Требования к заданию:
A – Перепишите дословно фрагмент текста об Островском от «Литераторы вдруг стали» до «Анненковым, стихи Некрасова.».
B – Ответьте на вопросы по тексту об Островском:
(i) Почему отменили чтение первой комедии Островского у великого князя Константина Николаевича?
(ii) Сколько времени Островский провел в Петербурге, дожидаясь решения о командировке от Морского министерства?
(iii) Чьи сочинения приготовил Анненков?
C – Пожалуйста, напишите продолжение текста об Островском, начиная после его последнего предложения.

Текст для чтения:
К зиме у Островского и в самом деле поднакопилось дел в столице. Надо было посмотреть спектакль «В чужом пиру…», поставленный в Александринке, проведать о настроениях цензуры – не пора ли хлопотать о «Банкроте», как давно советовал Писемский; наконец, говорили о какой-то экспедиции, в которую Морское министерство намеревается послать молодых литераторов для изучения морей и рек российских. Островского это заинтересовало, и не хотелось, чтобы его обошли.
Как всегда, намеченное удалось лишь вполовину. Похлопотать о первой своей комедии Островскому не пришлось, так как ее чтение, намечавшееся у великого князя Константина Николаевича, было отменено по случаю Масленицы. Выжидая, когда уладится дело с командировкой от Морского министерства, Островский просидел в Петербурге почти месяц – и понапрасну. Зато он ближе сошелся за это время с петербургским литературным кругом, и прежде всего с кружком «Современника».
На этот раз Островский попал в столицу в особую пору. Стоял мокрый, сырой февраль, но настроение у всех, с кем ни поговоришь, было самое весеннее: как в Москве, и еще больше, чем в Москве, здесь клубились надежды, проекты, ожидания. Смерзшаяся при Николае почва стала оттаивать, и из каждой трещинки полезли зеленые побеги всего, что цветет и произрастает. В воздухе было что-то от всеобщих именин или, вернее сказать, кануна праздника, который всегда лучше самого праздничного дня: все еще только ожидается, затевается, все в том счастливом начале, когда сомнения и усталость еще не тронули своим ядом душу.
Литераторы вдруг стали в Петербурге самыми модными людьми: во все дома зазывали Тургенева, Писемского и только что вернувшегося с войны графа Толстого. Шли толки о либеральных настроениях молодого государя – воспитанника Жуковского, ожидали перемен при дворе и перемещений в министерствах. Старики в лентах, прежде задававшие тон в петербургских гостиных, примолкли. Как грибы возникали проекты новых журналов, книг, сборников. Всюду горячо обсуждались литературные новинки: сочинения Пушкина, приготовленные Анненковым, стихи Некрасова.

Исходные данные:
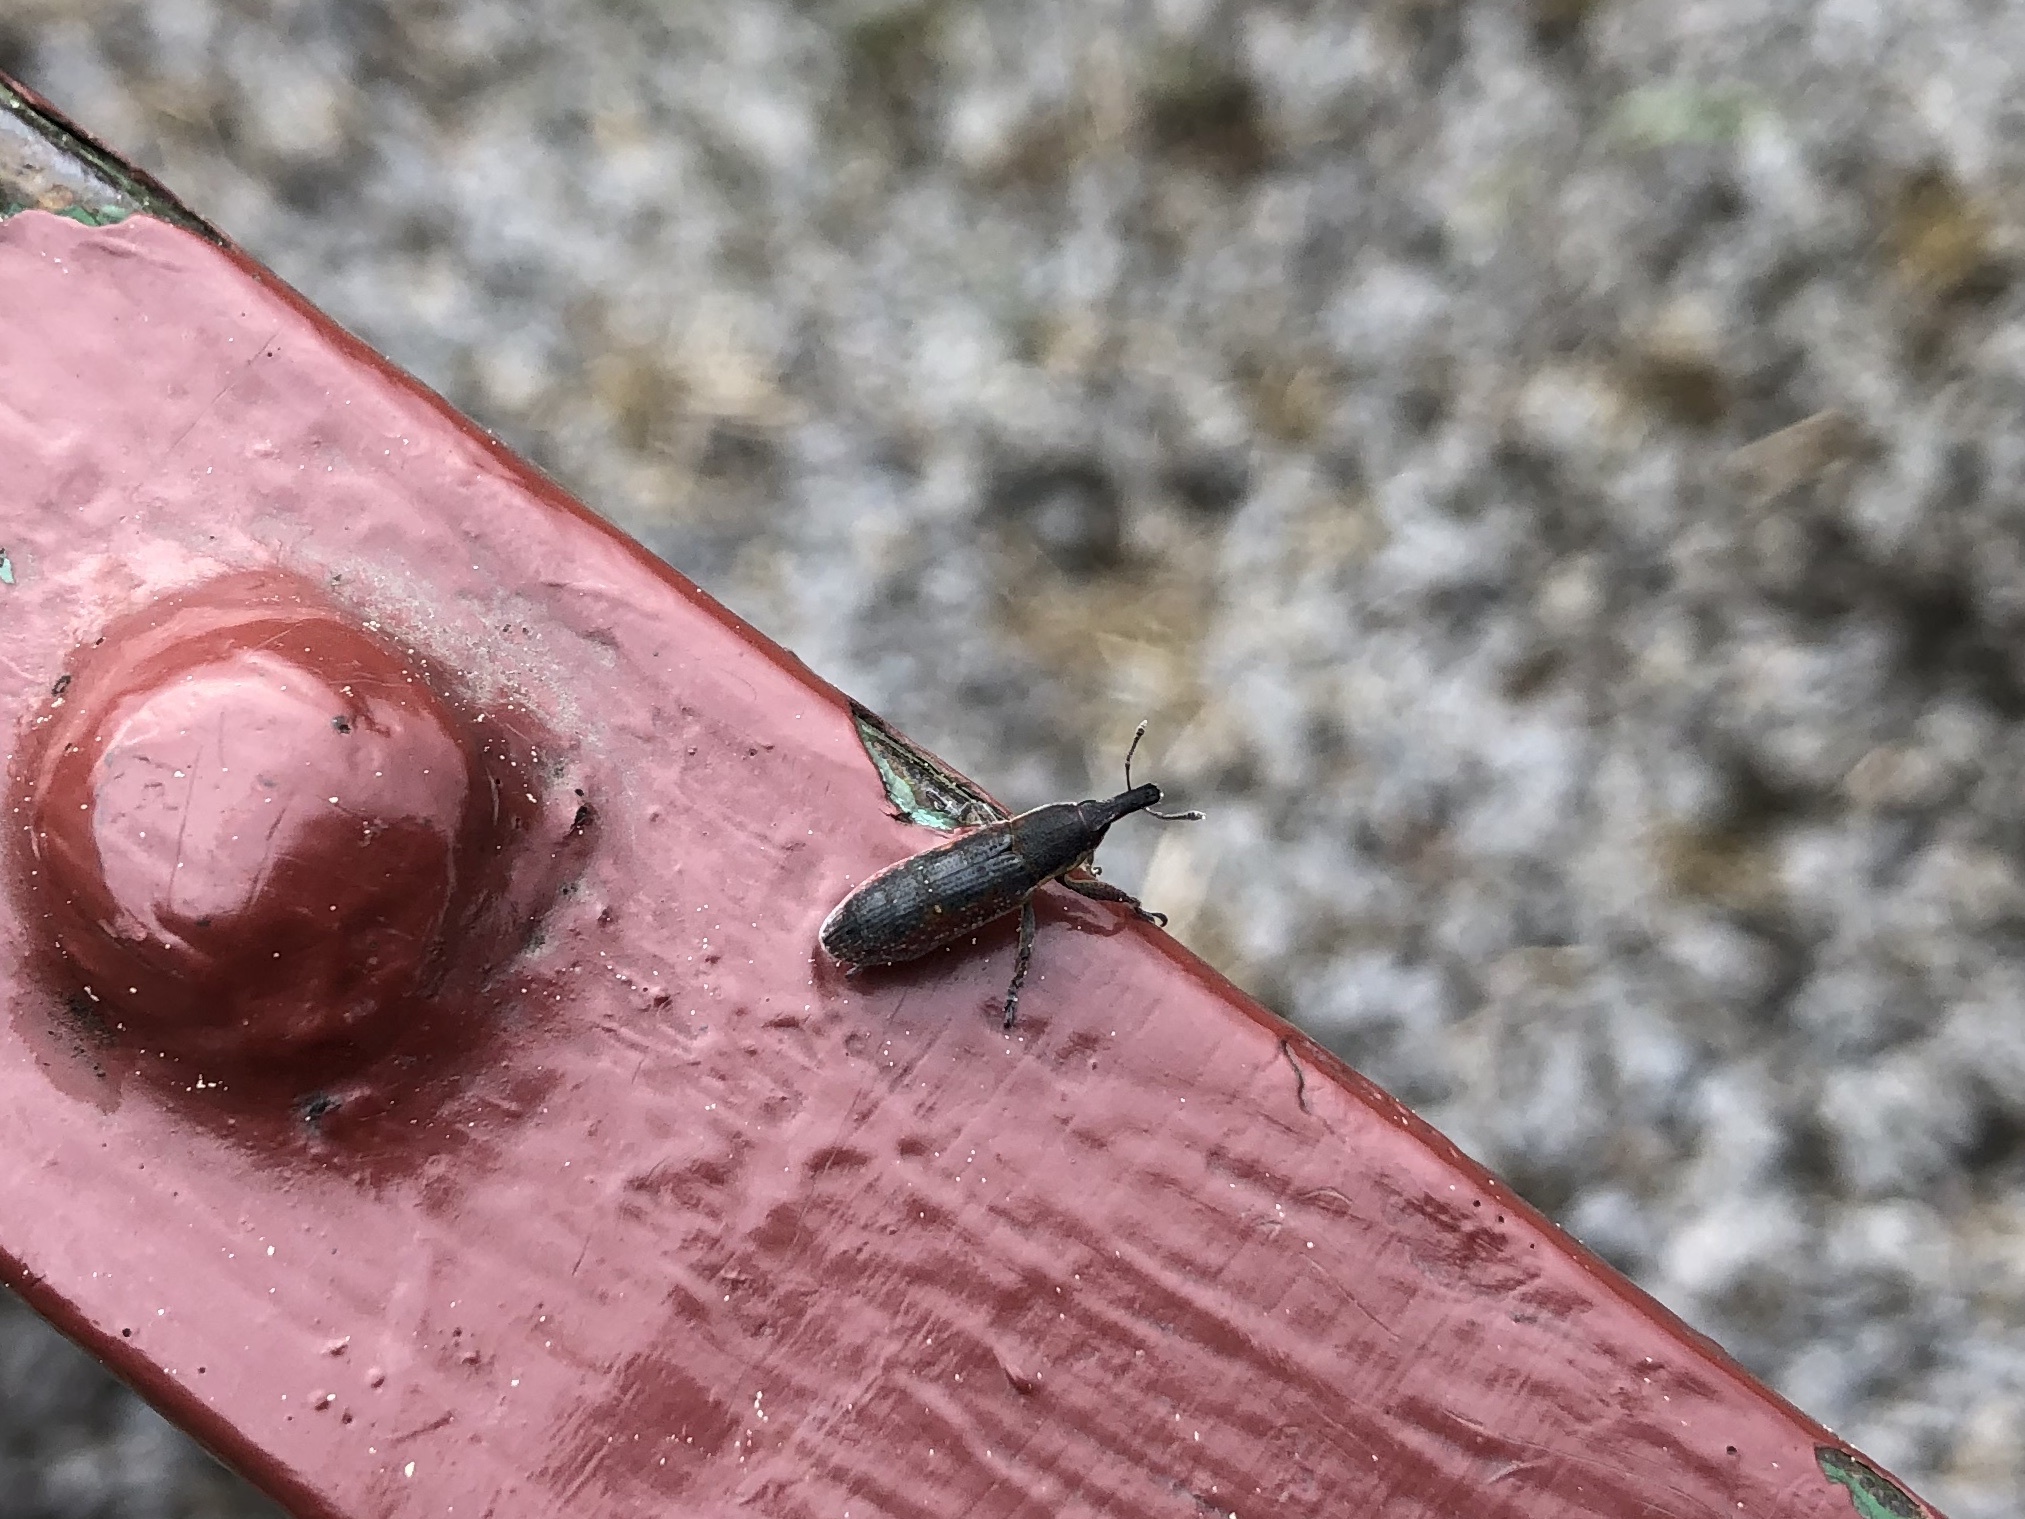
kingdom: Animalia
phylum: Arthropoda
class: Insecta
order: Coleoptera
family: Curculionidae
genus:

Ответы:
A –
Литераторы вдруг стали в Петербурге самыми модными людьми: во все дома зазывали Тургенева, Писемского и только что вернувшегося с войны графа Толстого. Шли толки о либеральных настроениях молодого государя – воспитанника Жуковского, ожидали перемен при дворе и перемещений в министерствах. Старики в лентах, прежде задававшие тон в петербургских гостиных, примолкли. Как грибы возникали проекты новых журналов, книг, сборников. Всюду горячо обсуждались литературные новинки: сочинения Пушкина, приготовленные Анненковым, стихи Некрасова.

B –
(i) Чтение отменили по случаю Масленицы.
(ii) Почти месяц.
(iii) Сочинения Пушкина.

C –
То и дело объявлялись новые или не замеченные прежде публикой таланты. За ними ухаживали, требовали наперебой их участия – в чтениях, вечерах, ужинах, благотворительных спектаклях.
Первым из литераторов, кто с теплым радушием встретил в Петербурге Островского, был Тургенев. «Островский приехал вчера, – писал он Боткину 8 февраля 1856 года. – Я тебе сообщу, какое он произведет здесь впечатление – и какое на него произведут впечатление»[397]
. Вечно носившийся с новыми талантами, Тургенев чувствовал себя импресарио московского гостя и хотел, чтобы он не ударил в грязь лицом и понравился в кружке «Современника».На другой день по приезде Островский уже обедал у Тургенева в компании Дружинина и Анненкова, а следующий вечер все они провели у Краевского, где были и другие сотрудники «Современника». Несомненно, был там и Некрасов.
Тургенев не зря волновался за первое впечатление встречи. Литераторы народ опасный, и молодой Толстой, всего тремя месяцами раньше попавший в эту среду, уже приметил в некоторых своих петербургских знакомцах ту слабость, что, «встречаясь с человеком, они считают необходимым вперед определить себе его характер и потом это мнение берегут, как красивое произведение ума», – не лучший способ понять и полюбить человека.
В отношении же Островского в этом кругу накопилось немало предубеждений и предрассудков. Мало того, что он долгие годы считался принадлежащим к противной «партии» и Панаев («Новый Поэт») нередко выбирал его мишенью своих иронических отзывов. О частной жизни Островского тоже ходили по Петербургу грязные слухи, будто бы у себя дома он «пьет без просыпу и толстая деревенская баба командует над ним». Побывавший в Москве Григорович по свойственному ему легковерию подхватил сплетню о том, что первые пьесы Островского написаны не им, а каким-то пропойцей-актером, сыном купца.
Но Островский умел быстро располагать к себе прежде не знакомых ему людей.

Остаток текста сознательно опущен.